WHAT YOU HAVE TO DO
Output everything in the data exactly, leaving the pictures out.

SUPPLIED MATERIAL
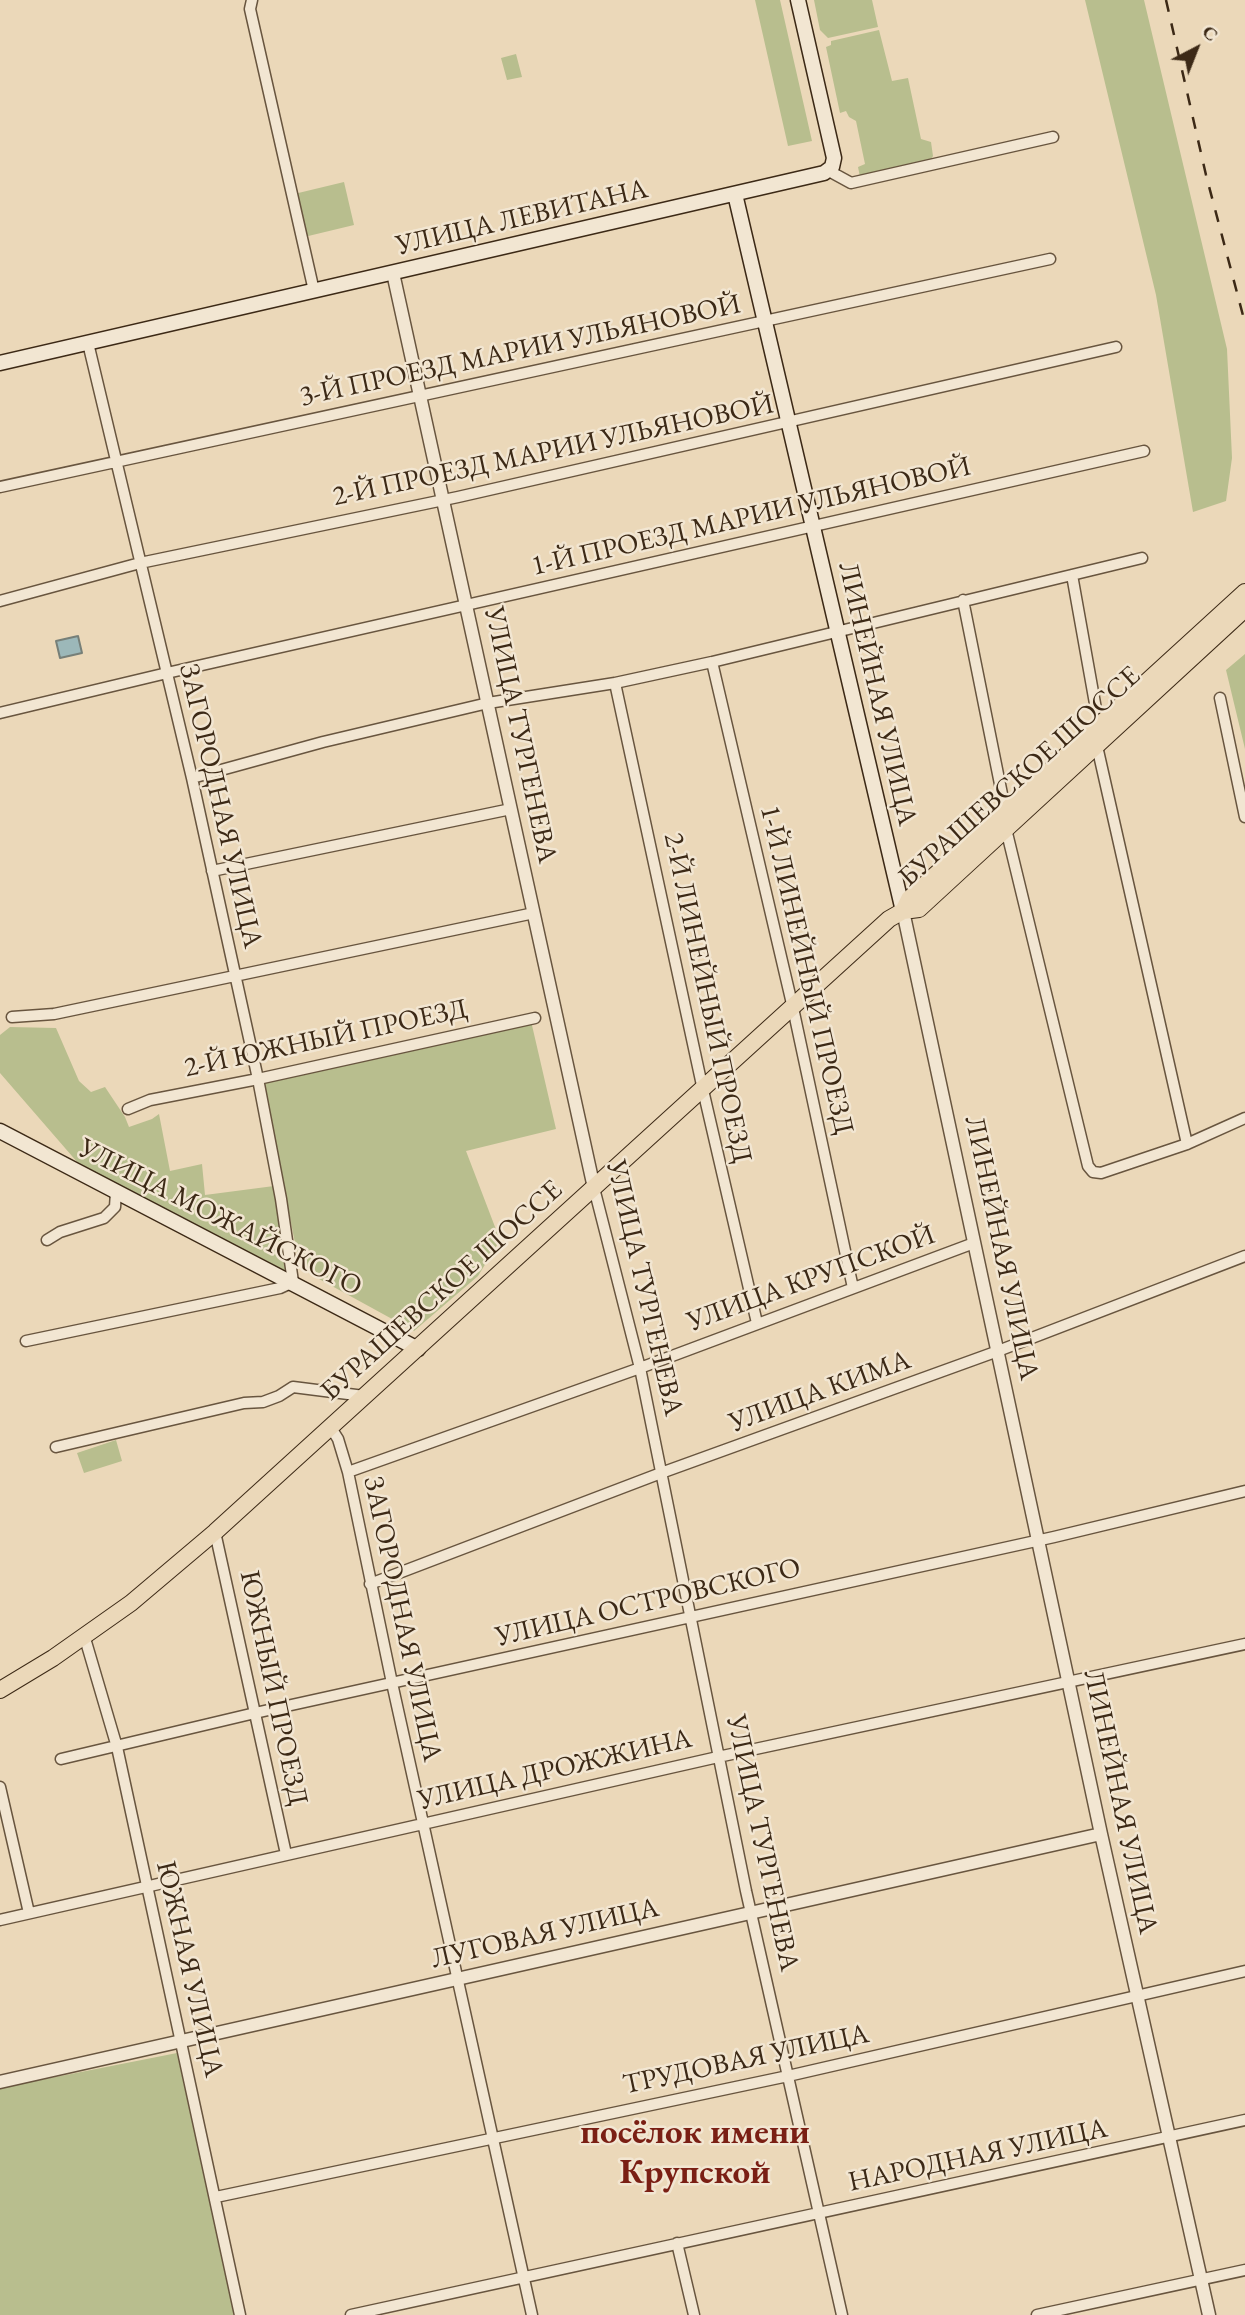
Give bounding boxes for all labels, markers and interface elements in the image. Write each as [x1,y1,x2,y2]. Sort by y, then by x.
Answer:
north arrow [1161,14,1231,84]
text: С [1197,19,1224,47]
street label: УЛИЦА ЛЕВИТАНА [393,173,651,263]
street label: 3-Й ПРОЕЗД МАРИИ УЛЬЯНОВОЙ [297,288,743,414]
street label: 2-Й ПРОЕЗД МАРИИ УЛЬЯНОВОЙ [330,388,776,514]
street label: 1-Й ПРОЕЗД МАРИИ УЛЬЯНОВОЙ [528,450,974,584]
street label: ЛИНЕЙНАЯ УЛИЦА [830,559,924,829]
street label: УЛИЦА ТУРГЕНЕВА [476,604,564,866]
street label: БУРАШЕВСКОЕ ШОССЕ [892,660,1148,894]
street label: ЗАГОРОДНАЯ УЛИЦА [171,661,269,951]
street label: 1-Й ЛИНЕЙНЫЙ ПРОЕЗД [752,802,860,1138]
street label: 2-Й ЛИНЕЙНЫЙ ПРОЕЗД [656,830,758,1166]
street label: 2-Й ЮЖНЫЙ ПРОЕЗД [181,993,471,1085]
street label: ЛИНЕЙНАЯ УЛИЦА [957,1113,1045,1383]
street label: УЛИЦА МОЖАЙСКОГО [73,1132,367,1304]
street label: УЛИЦА ТУРГЕНЕВА [598,1157,690,1419]
street label: БУРАШЕВСКОЕ ШОССЕ [314,1174,570,1408]
street label: УЛИЦА КРУПСКОЙ [683,1219,939,1339]
street label: УЛИЦА КИМА [725,1344,915,1440]
street label: ЗАГОРОДНАЯ УЛИЦА [355,1473,449,1765]
street label: УЛИЦА ОСТРОВСКОГО [492,1552,804,1654]
street label: ЮЖНЫЙ ПРОЕЗД [232,1567,314,1809]
street label: ЛИНЕЙНАЯ УЛИЦА [1076,1667,1164,1937]
street label: УЛИЦА ТУРГЕНЕВА [718,1712,806,1974]
street label: УЛИЦА ДРОЖЖИНА [415,1722,695,1818]
street label: ЮЖНАЯ УЛИЦА [148,1857,230,2081]
street label: ЛУГОВАЯ УЛИЦА [428,1891,662,1977]
street label: ТРУДОВАЯ УЛИЦА [620,2017,872,2103]
district label: посёлок имени Крупской [580,2112,810,2194]
street label: НАРОДНАЯ УЛИЦА [846,2112,1110,2200]

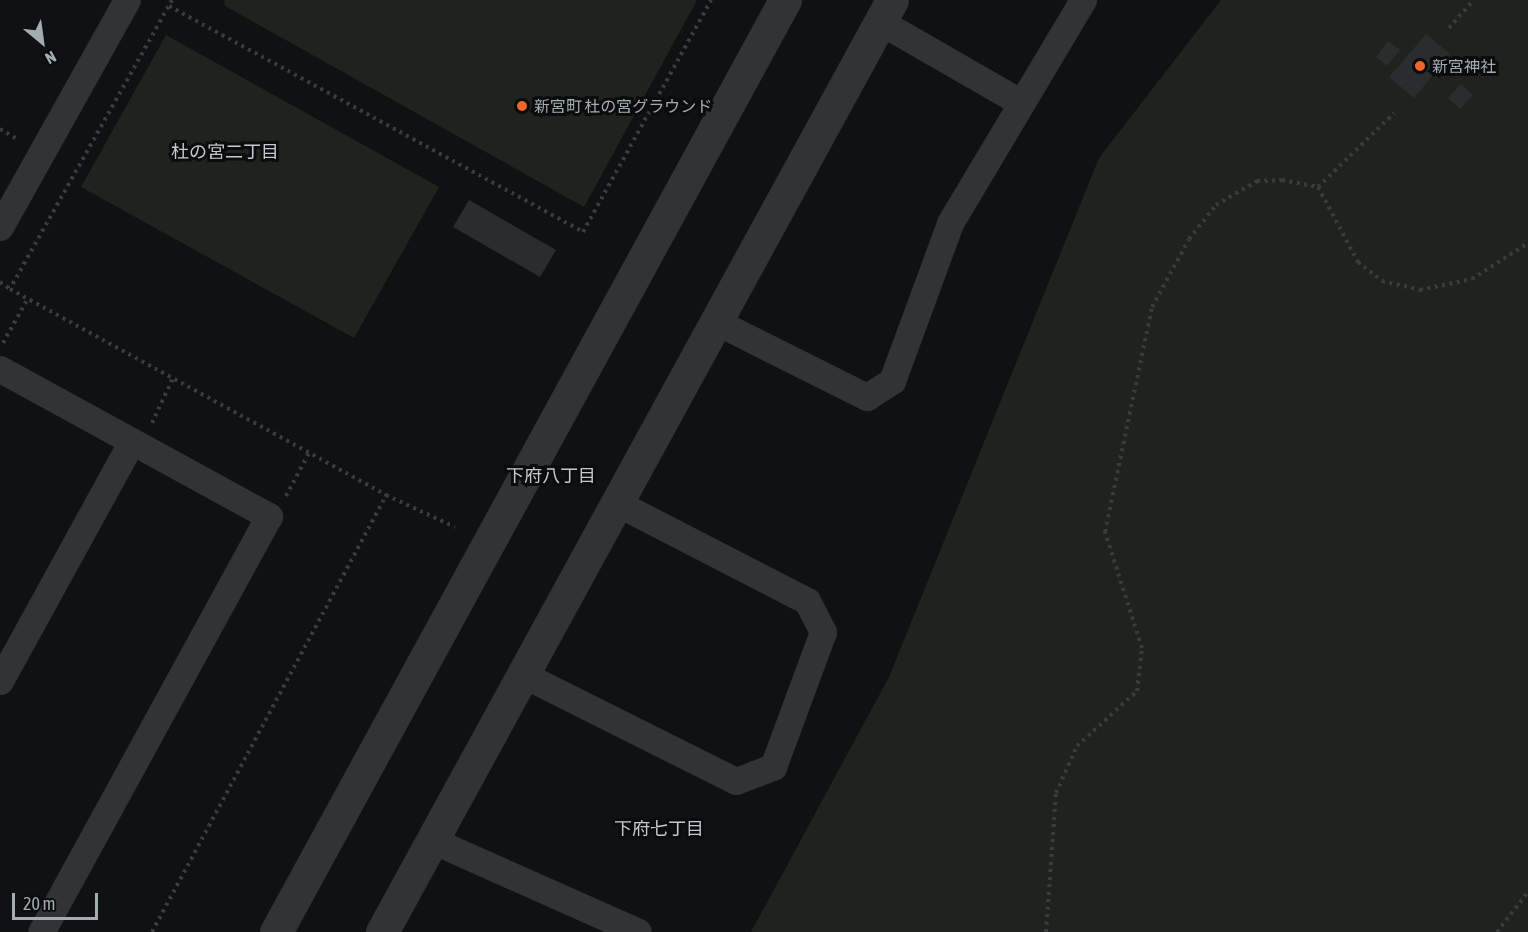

SOLUTION TO THIS EXERCISE
Give bounding boxes for all labels, markers and interface elements in the image. Write each as [x1,y1,x2,y2]. Sort by y, then by x.
Answer:
north arrow [1161,14,1231,84]
text: С [1197,19,1224,47]
street label: УЛИЦА ЛЕВИТАНА [393,173,651,263]
street label: 3-Й ПРОЕЗД МАРИИ УЛЬЯНОВОЙ [297,288,743,414]
street label: 2-Й ПРОЕЗД МАРИИ УЛЬЯНОВОЙ [330,388,776,514]
street label: 1-Й ПРОЕЗД МАРИИ УЛЬЯНОВОЙ [528,450,974,584]
street label: ЛИНЕЙНАЯ УЛИЦА [830,559,924,829]
street label: УЛИЦА ТУРГЕНЕВА [476,604,564,866]
street label: БУРАШЕВСКОЕ ШОССЕ [892,660,1148,894]
street label: ЗАГОРОДНАЯ УЛИЦА [171,661,269,951]
street label: 1-Й ЛИНЕЙНЫЙ ПРОЕЗД [752,802,860,1138]
street label: 2-Й ЛИНЕЙНЫЙ ПРОЕЗД [656,830,758,1166]
street label: 2-Й ЮЖНЫЙ ПРОЕЗД [181,993,471,1085]
street label: ЛИНЕЙНАЯ УЛИЦА [957,1113,1045,1383]
street label: УЛИЦА МОЖАЙСКОГО [73,1132,367,1304]
street label: УЛИЦА ТУРГЕНЕВА [598,1157,690,1419]
street label: БУРАШЕВСКОЕ ШОССЕ [314,1174,570,1408]
street label: УЛИЦА КРУПСКОЙ [683,1219,939,1339]
street label: УЛИЦА КИМА [725,1344,915,1440]
street label: ЗАГОРОДНАЯ УЛИЦА [355,1473,449,1765]
street label: УЛИЦА ОСТРОВСКОГО [492,1552,804,1654]
street label: ЮЖНЫЙ ПРОЕЗД [232,1567,314,1809]
street label: ЛИНЕЙНАЯ УЛИЦА [1076,1667,1164,1937]
street label: УЛИЦА ТУРГЕНЕВА [718,1712,806,1974]
street label: УЛИЦА ДРОЖЖИНА [415,1722,695,1818]
street label: ЮЖНАЯ УЛИЦА [148,1857,230,2081]
street label: ЛУГОВАЯ УЛИЦА [428,1891,662,1977]
street label: ТРУДОВАЯ УЛИЦА [620,2017,872,2103]
district label: посёлок имени Крупской [580,2112,810,2194]
street label: НАРОДНАЯ УЛИЦА [846,2112,1110,2200]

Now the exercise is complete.